In diesem Moment erschien Lambert vor dem Portal. Er stieg zwei Stufen hinab und lehnte lässig am Geländer, um sich eine Zigarette anzuzünden. Sein Gesicht verriet die innere Anspannung, die in ihm herrschte.
Ridley blickte kurz zu ihm hinüber und sagte dann: "Nicht jetzt, Miss Vanhelsing..."
"Aber...
"Kommen Sie morgen früh doch einfach in meine Praxis.
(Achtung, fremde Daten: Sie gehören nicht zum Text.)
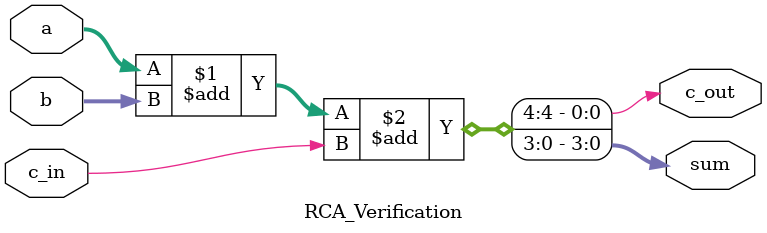
<source format=v>
`timescale 1ns / 1ps


module RCA_Verification(c_out, sum, a, b, c_in);
    
    input [3:0]	 a, b;
    input c_in;
    output  [3:0] sum;
    output c_out;
    
    assign {c_out, sum} = a + b + c_in;
    
endmodule

</source>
Dann können wir uns unterhalten..."
Von der Nacht blieb mir nicht mehr allzuviel, um zu schlafen.
Ein gewisser Inspektor McEllroy kam aus Edinburgh herausgefahren. Seine Leute untersuchten Gillian Carters Schlafzimmer auf alle möglichen Spuren hin und McEllroy befragte alle Anwesenden danach, wo sie zur Tatzeit gewesen waren. Ein Alibi hatte niemand, was in Anbetracht der Tatsache, dass Mrs. Carter mitten in der Nacht gestorben war, auch nicht weiter verwundern konnte.
Als ich an der Reihe war, sprach ich den Inspektor auf das an, was ich von Ridley gehört hatte.
"Es soll bereits ähnliche Todesfälle in der Umgebung gegeben haben", erklärte ich.